• _What the task asks_
In the entries below, work out how many lines include "impianti", and write only that number.

Start of Source data

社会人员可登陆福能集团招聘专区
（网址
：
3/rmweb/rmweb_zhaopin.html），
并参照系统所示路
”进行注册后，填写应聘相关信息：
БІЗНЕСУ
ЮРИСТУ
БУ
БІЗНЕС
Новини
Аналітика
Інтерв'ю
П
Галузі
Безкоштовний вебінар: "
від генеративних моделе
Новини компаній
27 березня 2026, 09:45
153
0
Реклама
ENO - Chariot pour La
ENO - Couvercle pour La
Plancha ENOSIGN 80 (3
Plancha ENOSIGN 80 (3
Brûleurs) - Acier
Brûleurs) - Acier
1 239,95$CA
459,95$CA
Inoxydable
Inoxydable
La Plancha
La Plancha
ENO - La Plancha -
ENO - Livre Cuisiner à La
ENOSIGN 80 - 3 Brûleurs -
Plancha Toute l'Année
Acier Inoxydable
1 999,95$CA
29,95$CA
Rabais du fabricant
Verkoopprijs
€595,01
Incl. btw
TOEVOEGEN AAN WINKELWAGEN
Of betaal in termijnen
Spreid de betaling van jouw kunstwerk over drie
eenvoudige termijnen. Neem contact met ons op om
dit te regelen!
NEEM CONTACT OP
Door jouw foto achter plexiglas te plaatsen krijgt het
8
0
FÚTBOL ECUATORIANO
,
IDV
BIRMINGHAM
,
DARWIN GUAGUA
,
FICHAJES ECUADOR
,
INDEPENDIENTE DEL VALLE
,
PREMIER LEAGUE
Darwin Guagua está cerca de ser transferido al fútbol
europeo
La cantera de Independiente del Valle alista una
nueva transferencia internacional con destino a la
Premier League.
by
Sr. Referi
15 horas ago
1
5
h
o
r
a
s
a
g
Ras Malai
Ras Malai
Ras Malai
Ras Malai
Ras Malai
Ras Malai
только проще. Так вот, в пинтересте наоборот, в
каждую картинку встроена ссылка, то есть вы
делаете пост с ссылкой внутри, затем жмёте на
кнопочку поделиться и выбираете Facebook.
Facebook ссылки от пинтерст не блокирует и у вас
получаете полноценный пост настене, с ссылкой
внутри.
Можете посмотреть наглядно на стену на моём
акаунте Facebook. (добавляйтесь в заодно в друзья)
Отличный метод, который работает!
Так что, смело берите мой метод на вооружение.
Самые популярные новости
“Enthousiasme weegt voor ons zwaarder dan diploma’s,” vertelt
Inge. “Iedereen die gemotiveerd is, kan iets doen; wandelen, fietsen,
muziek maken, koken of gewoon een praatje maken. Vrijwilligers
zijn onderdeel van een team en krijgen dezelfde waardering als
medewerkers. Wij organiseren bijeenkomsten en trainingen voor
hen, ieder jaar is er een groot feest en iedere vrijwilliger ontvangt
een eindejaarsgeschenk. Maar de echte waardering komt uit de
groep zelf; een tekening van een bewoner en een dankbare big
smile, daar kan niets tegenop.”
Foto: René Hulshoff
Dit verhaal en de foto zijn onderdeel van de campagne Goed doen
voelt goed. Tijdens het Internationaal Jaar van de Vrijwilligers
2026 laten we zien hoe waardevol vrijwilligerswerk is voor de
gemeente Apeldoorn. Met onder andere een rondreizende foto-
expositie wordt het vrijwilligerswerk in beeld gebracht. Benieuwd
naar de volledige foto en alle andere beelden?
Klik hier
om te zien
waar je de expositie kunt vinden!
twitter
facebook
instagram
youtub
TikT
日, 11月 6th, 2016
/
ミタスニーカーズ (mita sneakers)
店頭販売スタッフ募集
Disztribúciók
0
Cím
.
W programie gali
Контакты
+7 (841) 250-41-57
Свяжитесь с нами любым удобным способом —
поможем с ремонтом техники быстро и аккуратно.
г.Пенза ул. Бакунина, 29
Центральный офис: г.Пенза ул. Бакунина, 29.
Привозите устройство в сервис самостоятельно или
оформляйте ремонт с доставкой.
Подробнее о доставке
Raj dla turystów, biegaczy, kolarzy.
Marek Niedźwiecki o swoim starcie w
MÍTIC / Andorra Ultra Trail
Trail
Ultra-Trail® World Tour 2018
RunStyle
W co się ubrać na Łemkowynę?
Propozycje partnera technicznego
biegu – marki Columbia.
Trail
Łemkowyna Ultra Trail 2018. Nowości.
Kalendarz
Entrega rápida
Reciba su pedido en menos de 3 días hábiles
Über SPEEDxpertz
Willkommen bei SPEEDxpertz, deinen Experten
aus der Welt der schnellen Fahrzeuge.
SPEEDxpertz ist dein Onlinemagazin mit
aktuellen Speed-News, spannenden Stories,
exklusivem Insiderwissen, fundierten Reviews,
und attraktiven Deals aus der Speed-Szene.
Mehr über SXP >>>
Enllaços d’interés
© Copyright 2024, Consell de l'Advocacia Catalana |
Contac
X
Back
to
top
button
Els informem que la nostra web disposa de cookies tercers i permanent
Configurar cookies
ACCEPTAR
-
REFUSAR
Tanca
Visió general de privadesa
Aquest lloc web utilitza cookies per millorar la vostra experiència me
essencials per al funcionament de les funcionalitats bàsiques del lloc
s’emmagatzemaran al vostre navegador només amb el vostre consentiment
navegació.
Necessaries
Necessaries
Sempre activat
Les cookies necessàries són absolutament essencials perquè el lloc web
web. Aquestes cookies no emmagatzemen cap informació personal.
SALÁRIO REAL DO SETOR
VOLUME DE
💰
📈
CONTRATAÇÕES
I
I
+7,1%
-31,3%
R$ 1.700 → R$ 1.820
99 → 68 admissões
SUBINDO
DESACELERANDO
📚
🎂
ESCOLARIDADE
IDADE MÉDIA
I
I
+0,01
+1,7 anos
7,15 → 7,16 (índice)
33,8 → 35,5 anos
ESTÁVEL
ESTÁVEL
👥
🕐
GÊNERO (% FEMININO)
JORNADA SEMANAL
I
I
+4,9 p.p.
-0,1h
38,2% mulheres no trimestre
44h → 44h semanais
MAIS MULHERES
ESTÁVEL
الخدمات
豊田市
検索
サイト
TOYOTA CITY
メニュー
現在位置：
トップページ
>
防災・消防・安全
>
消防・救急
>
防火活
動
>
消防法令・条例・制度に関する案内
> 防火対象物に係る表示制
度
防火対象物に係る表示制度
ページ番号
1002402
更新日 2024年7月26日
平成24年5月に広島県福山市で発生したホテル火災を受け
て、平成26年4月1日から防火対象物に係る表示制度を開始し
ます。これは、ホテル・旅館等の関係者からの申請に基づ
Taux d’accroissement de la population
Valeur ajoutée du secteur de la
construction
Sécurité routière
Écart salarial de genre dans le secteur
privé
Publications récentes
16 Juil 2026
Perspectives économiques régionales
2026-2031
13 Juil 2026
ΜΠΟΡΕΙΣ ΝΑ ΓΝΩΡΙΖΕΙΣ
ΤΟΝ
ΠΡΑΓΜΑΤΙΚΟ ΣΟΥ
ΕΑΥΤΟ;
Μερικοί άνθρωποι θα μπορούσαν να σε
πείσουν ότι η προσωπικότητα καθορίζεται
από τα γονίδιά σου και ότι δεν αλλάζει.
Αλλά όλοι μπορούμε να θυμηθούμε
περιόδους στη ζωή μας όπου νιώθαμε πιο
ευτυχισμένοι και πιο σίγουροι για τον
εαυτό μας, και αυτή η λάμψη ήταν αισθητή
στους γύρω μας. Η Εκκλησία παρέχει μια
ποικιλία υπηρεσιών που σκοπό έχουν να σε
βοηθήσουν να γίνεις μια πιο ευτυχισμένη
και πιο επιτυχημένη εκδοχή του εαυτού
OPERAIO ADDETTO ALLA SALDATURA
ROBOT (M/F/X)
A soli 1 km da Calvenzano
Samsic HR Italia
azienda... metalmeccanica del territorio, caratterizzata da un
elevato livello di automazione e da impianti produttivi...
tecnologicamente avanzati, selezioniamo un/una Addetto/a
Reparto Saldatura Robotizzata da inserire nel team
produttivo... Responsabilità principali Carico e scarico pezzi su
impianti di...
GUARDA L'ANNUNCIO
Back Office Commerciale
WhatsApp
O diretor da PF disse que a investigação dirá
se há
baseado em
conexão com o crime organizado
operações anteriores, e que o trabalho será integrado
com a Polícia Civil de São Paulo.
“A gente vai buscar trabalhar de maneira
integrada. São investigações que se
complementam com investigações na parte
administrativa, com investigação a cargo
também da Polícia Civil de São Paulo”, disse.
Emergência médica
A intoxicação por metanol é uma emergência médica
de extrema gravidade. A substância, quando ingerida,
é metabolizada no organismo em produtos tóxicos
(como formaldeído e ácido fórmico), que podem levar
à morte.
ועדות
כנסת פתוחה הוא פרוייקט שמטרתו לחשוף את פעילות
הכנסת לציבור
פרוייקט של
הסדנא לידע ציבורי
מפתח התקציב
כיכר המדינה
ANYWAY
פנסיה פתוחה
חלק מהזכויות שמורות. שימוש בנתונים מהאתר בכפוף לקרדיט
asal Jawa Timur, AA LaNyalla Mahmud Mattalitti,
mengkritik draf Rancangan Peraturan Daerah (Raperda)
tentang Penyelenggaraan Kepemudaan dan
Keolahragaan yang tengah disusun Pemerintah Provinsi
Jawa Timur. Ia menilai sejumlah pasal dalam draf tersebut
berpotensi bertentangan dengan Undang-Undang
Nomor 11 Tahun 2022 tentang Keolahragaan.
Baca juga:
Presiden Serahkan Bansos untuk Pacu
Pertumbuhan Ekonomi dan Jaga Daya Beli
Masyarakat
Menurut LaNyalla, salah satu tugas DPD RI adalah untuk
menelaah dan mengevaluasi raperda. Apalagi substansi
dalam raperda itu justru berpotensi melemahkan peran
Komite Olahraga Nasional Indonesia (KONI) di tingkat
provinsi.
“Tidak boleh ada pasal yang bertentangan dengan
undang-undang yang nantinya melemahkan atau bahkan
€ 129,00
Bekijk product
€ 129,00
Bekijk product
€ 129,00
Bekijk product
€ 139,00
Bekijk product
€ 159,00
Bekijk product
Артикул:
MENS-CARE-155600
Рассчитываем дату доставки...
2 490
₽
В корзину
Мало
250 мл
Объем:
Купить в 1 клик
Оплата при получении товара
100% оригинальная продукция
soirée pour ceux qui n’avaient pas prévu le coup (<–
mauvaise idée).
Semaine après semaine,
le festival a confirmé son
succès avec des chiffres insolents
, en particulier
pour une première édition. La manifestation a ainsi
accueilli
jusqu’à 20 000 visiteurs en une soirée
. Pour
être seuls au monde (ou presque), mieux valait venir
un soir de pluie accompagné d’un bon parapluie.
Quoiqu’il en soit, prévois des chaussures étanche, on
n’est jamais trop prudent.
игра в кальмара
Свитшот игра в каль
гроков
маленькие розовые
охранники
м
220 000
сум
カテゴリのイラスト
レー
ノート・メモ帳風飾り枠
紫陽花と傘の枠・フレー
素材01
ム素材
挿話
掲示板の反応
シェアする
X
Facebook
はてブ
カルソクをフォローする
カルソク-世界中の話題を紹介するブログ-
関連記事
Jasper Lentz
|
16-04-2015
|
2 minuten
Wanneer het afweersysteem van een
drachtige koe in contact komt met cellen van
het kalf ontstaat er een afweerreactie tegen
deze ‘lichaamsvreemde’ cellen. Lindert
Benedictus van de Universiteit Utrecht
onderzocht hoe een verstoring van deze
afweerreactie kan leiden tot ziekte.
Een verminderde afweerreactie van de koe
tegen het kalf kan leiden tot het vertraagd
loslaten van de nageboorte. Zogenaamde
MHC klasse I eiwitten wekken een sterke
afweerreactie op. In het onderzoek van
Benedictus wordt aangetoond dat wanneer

End of Source data

• _Task answer_
2